The episode was written by supervising producer Nancy M. Pimental, and directed by David Nutter. It was Pimental's fifth writing credit, and Nutter's second directing credit.

==Reception==
===Viewers===
In its original American broadcast, "A Bottle of Jean Nate" was seen by an estimated 1.41 million household viewers with a 0.8 in the 18–49 demographics. This means that 0.8 percent of all households with televisions watched the episode. This was a slight decrease in viewership from the previous episode, which was seen by an estimated 1.44 million household viewers with a 0.8 in the 18–49 demographics.

===Critical reviews===
"A Bottle of Jean Nate" received highly positive reviews from critics. Joshua Alston of The A.V. Club gave a positive review, considering it an improvement over the previous episode, and praised the episode's exploration of Frank and Fiona's relationship: "What I love about the Frank and Fiona dynamic this year is that more often than not, Fiona is in a space of acceptance, rather than the constant state of (totally valid) resentment we saw in season one." Alston ultimately gave the episode an "A-" grade, concluding "This was a deeply sad episode, and there was plenty of misery to go around, but it didn't feel miserable. It was a bittersweet end to another crazy Gallagher summer."

Records shown ->
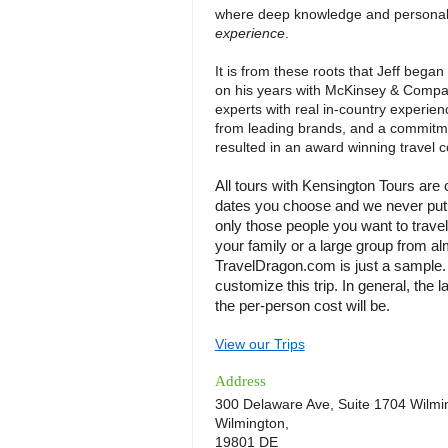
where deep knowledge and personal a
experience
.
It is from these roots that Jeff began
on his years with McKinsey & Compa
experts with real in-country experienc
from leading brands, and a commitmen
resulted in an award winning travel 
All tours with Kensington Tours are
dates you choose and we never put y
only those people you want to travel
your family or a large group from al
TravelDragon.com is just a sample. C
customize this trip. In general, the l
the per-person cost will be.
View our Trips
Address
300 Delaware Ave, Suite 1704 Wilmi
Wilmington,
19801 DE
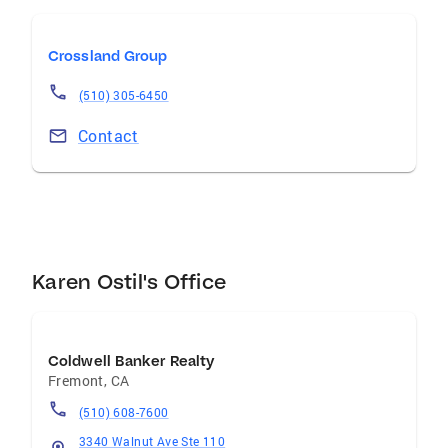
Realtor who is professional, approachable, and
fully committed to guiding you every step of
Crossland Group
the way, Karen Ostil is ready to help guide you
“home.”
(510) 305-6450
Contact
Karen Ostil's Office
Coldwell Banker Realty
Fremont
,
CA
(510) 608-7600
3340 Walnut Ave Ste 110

* * *

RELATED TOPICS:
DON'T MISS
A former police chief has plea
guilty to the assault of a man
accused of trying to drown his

--

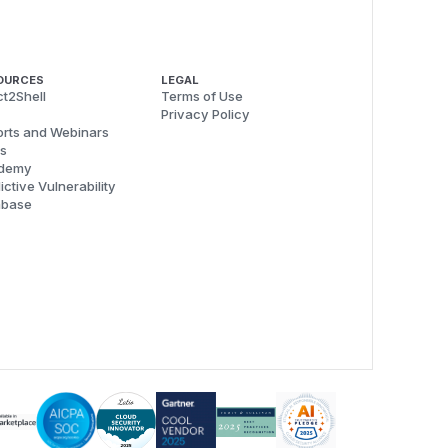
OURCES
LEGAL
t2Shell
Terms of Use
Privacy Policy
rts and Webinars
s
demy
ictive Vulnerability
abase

What you should do ->
Continue the write-up on the episode "A Bottle of Jean Nate" from its final sentence.

Result of this exercise ->
Tim Basham of Paste gave the episode a 7.3 out of 10 and wrote, "Through all of the bad times, and all of the family in-fighting the Gallaghers eventually stand together when threatened. Their love may be twisted, but it can never be denied." Leigh Raines of TV Fanatic gave the episode a 4.5 star rating out of 5 and wrote, "Grammy Gallagher blew us away on last week's five star episode of Shameless. In the latest installment, [...] Grammy continued to stun us with her shifty ways."